On the Diminishing Returns of Width for Continual Learning
Etash Guha, Vihan Lakshman
TL;DR
This work addresses catastrophic forgetting in continual learning by establishing a finite-width theoretical framework that links network width $W$, depth $L$, sparsity $\alpha$, and task count to the continual-learning error $\epsilon_{t,t'}$. It shows that increasing width yields diminishing returns in reducing forgetting, with a bound that decays as $W^{-\beta}$ and scales with the number of tasks, while empirical results across rotated vision benchmarks and Wide ResNet architectures validate both the trend and the underlying lazy-training intuition. The analysis reveals that width acts as a functional regularizer, depth exacerbates forgetting, and row-wise sparsity can further mitigate forgetting without sacrificing accuracy, offering a nuanced view beyond simply widening networks. The results have practical implications for designing scalable continual learning systems, suggesting that combining width with targeted sparsity and regularization strategies may better manage forgetting than width alone.
Abstract
While deep neural networks have demonstrated groundbreaking performance in various settings, these models often suffer from \emph{catastrophic forgetting} when trained on new tasks in sequence.
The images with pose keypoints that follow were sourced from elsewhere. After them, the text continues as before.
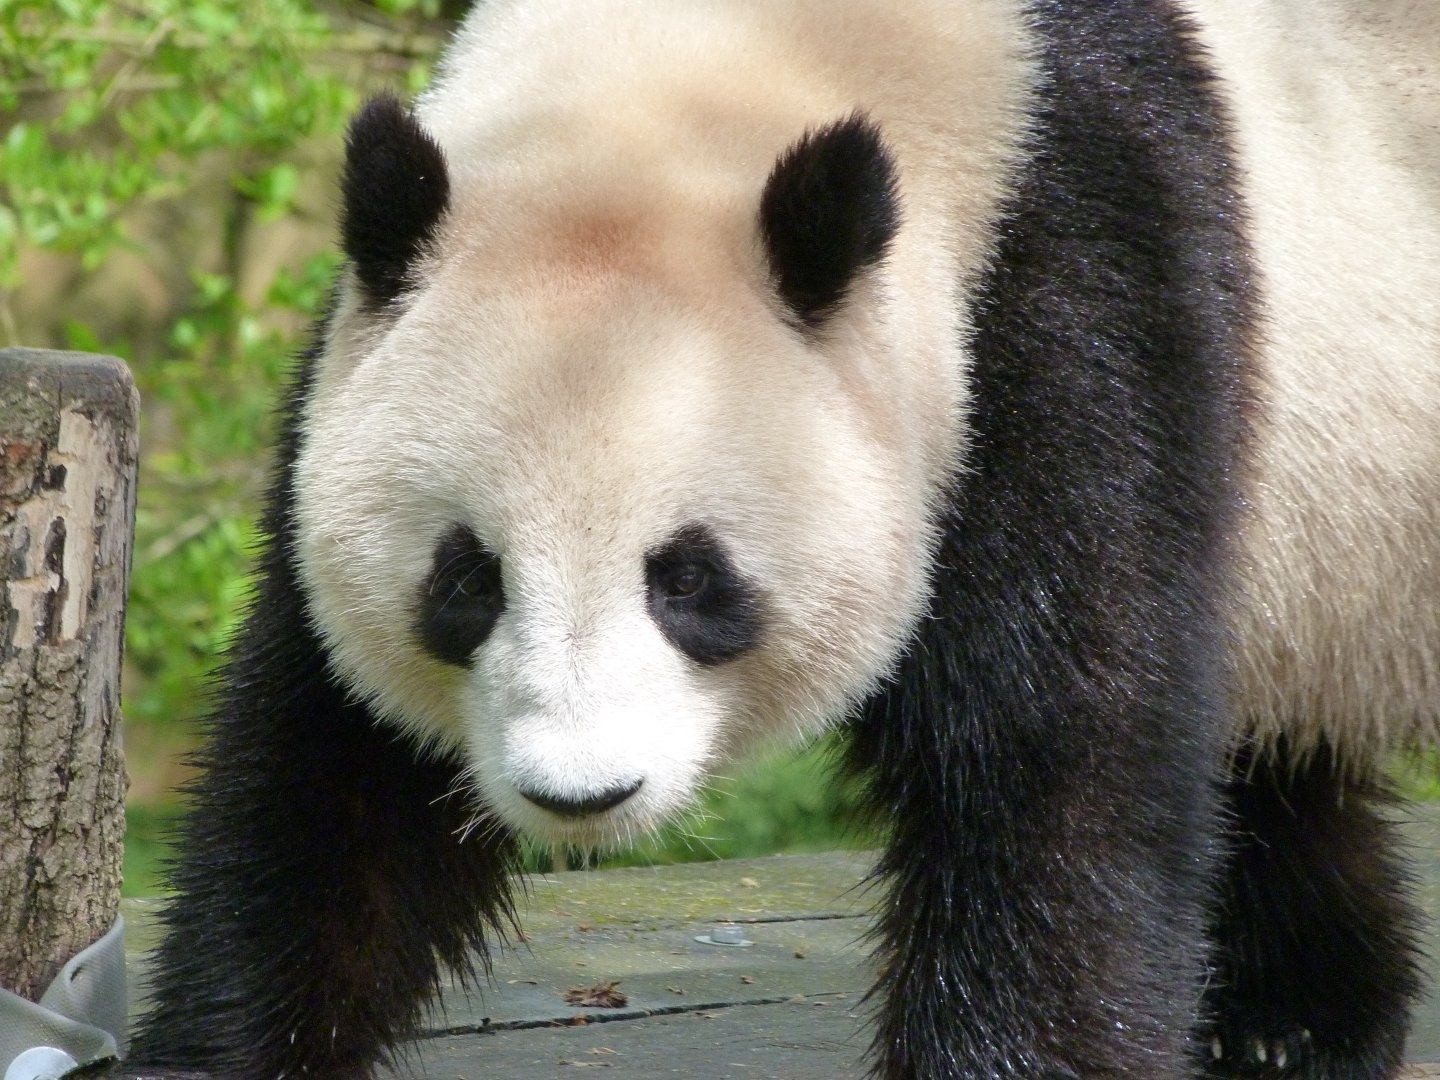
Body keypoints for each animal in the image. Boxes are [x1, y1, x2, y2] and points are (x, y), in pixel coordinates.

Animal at [125, 0, 1440, 1077]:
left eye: (690, 578)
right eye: (467, 581)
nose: (582, 793)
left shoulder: (1073, 302)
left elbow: (1062, 765)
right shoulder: (353, 370)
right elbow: (337, 786)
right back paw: (1293, 1021)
Several works have empirically demonstrated that increasing the width of a neural network leads to a decrease in catastrophic forgetting but have yet to characterize the exact relationship between width and continual learning. We design one of the first frameworks to analyze Continual Learning Theory and prove that width is directly related to forgetting in Feed-Forward Networks (FFN). Specifically, we demonstrate that increasing network widths to reduce forgetting yields diminishing returns. We empirically verify our claims at widths hitherto unexplored in prior studies where the diminishing returns are clearly observed as predicted by our theory.